** Exercise tasks **
1. Summarize the article on the Mississippi River locks and dams in two sentences.
2. According to the article on the Mississippi River locks and dams, why did the Corps permanently shut down the Upper St. Anthony Lock in 2015?
Segment Start: Document excerpt
The river crashed around boulders to the present-day Lake Street bridge, and around smaller rocks to the present-day Ford Dam. The roughest areas tapered off where the Mississippi joined the Minnesota River past Fort Snelling.

Anfinson said the rapids were so powerful that in 1858, steamboats visited St. Paul 1,000 times and Minneapolis only 50 times.

The river was tamed by 1963, when the Corps finished a series of locks and dams.

In 2015, the Corps permanently shut down the Upper St. Anthony Lock to stop the spread of the invasive Asian carp. But the closure also stopped barge traffic — ending the era of heavy commercial use.

Corps officials immediately started to ask: Why should the locks remain open?

They cost the Corps about $1.2 million a year to maintain, said Anfinson.

The Corps began a formal “Disposition Study” in August 2017, which includes public meetings set for July 16 and 17. It is expected to make its recommendations by 2019, according to Corps spokesman George Stringham.

The locks are now used only by a few excursion boats. “Is it in the best interests to keep them open?” said Stringham.

Greg Genz, vice president of Friends of Pool 2, said the locks and dams would be offered to other federal agencies, but he doesn’t expect that they would want them.

After that, he said, local and state units of government might bid on the dams. The new owner could keep the locks and dams open, or close them.

“I don’t know if I have ever seen dam removal like this in a major metro area, especially dams with that much” vertical drop, said Genz.

What would it cost?

A comparable project removing or altering three dams in Penobscot, Maine, recently cost about $62 million, said spokeswoman Olivia Dorothy of American Rivers, a national advocacy group that works to protect and restore rivers. That group supports removing the Mississippi dams.

CLEANER WATER

Mississippi superintendent Anfinson said restoring the rapids that Pike saw would be healthier for fish and would clean the water.

It would also be scenic. The fast-flowing waters through the maze of boulders would be a magnet for kayakers and canoe paddlers. Boaters going downstream from Minneapolis would experience a 75-foot drop, spread out over about six miles.

And the personality of the river would change in late summer, as the water subsided.

“You’d be able to wade across the river,” said Anfinson. “On a hot summer day, people would be inner-tubing by the thousands.”

It is a unique opportunity, according to American Rivers’ Dorothy.

The Mississippi originally had four sets of rapids along its 2,320-mile stretch — in St. Paul; Keokuk, Iowa; Rock Island, Ill.; and near St. Louis. The Minnesota rapids are the only ones with any hope of being restored, she said.

Some groups question the wisdom of dumping the dams.
Segment End: Document excerpt
Segment Start: Provided data
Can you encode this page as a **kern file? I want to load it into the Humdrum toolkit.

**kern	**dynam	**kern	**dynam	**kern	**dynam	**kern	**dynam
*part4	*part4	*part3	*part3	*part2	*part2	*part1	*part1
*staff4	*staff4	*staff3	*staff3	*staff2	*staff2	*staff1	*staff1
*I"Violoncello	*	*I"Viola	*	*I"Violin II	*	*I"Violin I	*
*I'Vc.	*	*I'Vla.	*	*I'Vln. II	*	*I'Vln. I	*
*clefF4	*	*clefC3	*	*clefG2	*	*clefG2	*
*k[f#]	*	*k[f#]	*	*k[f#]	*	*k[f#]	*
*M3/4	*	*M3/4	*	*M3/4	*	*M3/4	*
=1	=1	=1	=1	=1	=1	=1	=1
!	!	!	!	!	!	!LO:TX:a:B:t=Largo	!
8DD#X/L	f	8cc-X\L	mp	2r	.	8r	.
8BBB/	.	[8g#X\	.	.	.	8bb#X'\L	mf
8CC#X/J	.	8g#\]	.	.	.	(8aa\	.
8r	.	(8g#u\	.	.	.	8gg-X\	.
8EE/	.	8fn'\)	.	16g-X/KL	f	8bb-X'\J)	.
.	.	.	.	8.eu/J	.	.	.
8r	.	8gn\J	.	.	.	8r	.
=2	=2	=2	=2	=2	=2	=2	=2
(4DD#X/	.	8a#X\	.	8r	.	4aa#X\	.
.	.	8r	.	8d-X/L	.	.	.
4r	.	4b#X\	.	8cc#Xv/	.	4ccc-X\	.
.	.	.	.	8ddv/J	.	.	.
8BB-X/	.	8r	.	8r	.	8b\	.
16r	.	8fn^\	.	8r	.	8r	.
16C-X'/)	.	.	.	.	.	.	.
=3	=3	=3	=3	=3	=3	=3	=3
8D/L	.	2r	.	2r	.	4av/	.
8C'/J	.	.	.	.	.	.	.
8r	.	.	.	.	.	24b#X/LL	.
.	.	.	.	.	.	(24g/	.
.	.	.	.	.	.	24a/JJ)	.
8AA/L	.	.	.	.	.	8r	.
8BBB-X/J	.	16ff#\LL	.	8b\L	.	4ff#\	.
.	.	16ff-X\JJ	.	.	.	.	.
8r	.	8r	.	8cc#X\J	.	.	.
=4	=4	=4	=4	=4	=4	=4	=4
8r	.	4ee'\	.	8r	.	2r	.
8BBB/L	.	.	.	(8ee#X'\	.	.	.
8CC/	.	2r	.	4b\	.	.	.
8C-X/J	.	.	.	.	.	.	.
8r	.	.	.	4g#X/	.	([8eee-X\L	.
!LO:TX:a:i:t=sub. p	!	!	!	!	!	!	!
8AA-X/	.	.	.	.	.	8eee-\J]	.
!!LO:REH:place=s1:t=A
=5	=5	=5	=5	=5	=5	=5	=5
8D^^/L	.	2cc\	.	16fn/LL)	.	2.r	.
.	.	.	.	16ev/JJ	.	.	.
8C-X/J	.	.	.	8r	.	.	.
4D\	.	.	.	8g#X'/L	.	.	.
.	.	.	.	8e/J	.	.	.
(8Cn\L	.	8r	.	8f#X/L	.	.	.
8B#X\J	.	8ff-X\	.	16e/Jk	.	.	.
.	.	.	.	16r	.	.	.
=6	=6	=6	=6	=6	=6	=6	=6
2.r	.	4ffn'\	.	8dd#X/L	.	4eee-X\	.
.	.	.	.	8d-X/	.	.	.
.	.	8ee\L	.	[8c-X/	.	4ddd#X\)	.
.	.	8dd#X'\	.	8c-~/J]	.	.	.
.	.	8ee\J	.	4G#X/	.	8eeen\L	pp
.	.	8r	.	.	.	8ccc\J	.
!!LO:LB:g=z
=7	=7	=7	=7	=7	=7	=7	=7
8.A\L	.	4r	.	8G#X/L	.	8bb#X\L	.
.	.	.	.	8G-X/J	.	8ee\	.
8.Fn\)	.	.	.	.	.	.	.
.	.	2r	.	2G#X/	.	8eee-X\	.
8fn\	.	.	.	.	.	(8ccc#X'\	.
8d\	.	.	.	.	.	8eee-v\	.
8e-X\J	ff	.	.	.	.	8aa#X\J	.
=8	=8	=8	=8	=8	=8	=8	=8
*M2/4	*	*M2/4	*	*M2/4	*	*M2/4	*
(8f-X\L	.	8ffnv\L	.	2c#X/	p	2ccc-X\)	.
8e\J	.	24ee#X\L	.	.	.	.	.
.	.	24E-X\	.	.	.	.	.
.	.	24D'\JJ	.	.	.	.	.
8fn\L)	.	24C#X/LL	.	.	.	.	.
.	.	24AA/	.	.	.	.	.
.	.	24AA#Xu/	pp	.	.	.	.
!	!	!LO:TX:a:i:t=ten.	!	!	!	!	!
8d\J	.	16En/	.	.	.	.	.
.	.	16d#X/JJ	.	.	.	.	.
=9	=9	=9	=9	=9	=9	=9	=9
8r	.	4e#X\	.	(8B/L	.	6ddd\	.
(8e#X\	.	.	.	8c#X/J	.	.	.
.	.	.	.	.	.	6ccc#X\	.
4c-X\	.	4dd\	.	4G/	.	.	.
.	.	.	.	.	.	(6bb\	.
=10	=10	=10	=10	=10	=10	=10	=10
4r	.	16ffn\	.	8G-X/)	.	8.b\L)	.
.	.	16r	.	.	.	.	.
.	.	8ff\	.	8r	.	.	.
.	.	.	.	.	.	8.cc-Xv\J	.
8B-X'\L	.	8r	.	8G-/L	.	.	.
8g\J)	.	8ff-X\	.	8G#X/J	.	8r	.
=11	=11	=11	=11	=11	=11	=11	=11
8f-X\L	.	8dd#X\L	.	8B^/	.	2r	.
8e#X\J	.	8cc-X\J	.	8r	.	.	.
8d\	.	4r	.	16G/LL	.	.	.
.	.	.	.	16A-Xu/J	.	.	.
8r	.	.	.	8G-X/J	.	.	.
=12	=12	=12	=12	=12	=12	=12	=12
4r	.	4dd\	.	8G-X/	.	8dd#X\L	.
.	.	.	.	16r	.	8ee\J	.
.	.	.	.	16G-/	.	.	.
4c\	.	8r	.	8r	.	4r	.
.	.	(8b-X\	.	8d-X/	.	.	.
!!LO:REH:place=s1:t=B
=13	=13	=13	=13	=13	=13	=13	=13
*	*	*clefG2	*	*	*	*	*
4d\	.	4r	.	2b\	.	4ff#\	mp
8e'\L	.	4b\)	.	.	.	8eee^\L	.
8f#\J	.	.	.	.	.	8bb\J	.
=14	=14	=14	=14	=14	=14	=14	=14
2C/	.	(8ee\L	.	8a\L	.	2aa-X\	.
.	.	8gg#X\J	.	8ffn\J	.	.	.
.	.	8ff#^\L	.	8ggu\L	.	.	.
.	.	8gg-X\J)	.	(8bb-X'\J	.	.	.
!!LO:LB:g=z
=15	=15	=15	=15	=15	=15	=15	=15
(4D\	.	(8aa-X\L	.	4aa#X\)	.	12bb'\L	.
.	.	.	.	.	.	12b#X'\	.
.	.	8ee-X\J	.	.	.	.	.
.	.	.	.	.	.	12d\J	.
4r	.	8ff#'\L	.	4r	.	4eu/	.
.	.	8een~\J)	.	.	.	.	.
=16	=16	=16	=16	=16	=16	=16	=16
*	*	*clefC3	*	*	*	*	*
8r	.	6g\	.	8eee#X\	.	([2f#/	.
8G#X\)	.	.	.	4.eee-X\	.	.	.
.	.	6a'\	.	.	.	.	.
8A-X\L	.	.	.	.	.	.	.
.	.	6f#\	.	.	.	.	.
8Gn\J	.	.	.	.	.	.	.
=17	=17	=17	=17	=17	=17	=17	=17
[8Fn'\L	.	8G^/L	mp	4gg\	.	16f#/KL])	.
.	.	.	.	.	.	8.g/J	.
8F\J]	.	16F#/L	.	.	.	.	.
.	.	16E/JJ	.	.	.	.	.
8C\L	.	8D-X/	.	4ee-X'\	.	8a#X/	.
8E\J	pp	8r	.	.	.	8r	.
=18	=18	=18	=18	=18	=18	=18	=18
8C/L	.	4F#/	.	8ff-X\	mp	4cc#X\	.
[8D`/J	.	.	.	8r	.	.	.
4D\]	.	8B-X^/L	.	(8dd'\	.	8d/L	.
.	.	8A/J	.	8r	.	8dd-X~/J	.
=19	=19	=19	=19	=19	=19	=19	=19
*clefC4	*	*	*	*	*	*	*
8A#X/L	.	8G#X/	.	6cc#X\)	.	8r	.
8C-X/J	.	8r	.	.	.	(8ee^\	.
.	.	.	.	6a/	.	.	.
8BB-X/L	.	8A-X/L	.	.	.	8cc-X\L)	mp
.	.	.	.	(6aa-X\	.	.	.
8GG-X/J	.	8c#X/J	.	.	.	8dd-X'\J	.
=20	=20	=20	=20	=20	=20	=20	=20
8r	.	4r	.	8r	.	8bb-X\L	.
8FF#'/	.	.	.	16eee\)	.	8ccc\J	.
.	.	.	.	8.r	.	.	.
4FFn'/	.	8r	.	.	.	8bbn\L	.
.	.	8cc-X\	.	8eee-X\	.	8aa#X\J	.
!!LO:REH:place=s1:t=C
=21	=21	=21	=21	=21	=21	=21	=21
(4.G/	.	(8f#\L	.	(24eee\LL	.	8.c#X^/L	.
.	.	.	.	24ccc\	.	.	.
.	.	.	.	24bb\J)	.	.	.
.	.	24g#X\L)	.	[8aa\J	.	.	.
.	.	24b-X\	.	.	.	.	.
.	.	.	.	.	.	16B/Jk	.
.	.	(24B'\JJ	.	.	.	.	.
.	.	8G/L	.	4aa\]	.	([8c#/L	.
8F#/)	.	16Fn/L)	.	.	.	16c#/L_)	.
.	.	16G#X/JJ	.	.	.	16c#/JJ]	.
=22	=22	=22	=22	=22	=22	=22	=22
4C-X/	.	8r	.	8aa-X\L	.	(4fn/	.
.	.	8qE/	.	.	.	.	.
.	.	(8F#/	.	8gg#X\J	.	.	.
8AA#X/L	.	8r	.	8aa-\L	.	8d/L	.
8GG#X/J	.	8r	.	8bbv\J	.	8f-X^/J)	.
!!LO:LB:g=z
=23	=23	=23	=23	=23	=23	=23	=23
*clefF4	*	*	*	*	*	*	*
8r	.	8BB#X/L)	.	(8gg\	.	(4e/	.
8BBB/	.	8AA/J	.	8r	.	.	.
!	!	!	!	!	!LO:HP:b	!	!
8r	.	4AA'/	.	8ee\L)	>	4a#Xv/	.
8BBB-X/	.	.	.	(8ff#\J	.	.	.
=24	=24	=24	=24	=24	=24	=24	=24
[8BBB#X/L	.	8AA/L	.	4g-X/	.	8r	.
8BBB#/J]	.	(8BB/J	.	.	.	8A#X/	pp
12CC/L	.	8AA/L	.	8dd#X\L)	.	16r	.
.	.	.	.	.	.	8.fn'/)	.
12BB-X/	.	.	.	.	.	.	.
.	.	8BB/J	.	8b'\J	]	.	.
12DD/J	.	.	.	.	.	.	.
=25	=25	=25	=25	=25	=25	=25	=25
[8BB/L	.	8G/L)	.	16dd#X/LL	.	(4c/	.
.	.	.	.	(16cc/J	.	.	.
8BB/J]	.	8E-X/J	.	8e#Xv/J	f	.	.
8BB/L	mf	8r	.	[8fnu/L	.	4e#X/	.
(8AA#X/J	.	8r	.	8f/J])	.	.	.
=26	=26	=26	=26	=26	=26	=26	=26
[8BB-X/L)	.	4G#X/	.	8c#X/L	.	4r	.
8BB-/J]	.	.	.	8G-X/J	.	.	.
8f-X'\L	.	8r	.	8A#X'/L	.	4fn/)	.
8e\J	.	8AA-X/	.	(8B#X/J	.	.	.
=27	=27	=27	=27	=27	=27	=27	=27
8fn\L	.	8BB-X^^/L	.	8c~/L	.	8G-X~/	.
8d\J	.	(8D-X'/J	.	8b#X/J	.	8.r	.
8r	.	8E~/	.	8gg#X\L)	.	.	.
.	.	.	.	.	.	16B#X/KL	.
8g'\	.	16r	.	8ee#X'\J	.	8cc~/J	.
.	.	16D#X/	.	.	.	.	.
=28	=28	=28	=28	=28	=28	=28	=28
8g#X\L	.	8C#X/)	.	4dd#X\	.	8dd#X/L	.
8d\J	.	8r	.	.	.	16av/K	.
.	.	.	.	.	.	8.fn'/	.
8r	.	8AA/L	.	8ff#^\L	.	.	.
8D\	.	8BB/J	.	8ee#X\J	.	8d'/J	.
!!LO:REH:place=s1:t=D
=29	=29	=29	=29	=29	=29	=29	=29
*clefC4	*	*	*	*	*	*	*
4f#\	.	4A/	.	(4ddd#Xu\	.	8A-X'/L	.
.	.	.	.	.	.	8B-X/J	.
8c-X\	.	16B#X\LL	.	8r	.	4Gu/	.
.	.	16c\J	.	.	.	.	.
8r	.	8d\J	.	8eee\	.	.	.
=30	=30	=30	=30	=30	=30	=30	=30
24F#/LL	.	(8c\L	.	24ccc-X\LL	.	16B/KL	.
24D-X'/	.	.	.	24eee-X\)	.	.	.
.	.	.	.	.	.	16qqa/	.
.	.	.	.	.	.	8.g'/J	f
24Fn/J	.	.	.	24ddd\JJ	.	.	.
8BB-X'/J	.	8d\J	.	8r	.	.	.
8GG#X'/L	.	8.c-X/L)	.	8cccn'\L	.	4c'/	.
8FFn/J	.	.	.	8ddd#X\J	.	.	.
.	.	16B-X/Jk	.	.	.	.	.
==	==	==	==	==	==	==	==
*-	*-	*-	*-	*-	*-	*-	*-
Segment End: Provided data
** Answers by item **
1. In 2015 the Corps permanently closed the Upper St. Anthony Lock to stop the spread of Asian carp, which also ended barge traffic, and in 2017 it began a Disposition Study on whether the locks, which cost about $1.2 million a year to maintain, should remain open. Removing the dams could restore the rapids, which Anfinson said would be healthier for fish, clean the water and draw kayakers and canoe paddlers, though some groups question the wisdom of removing the dams.

2. To stop the spread of the invasive Asian carp.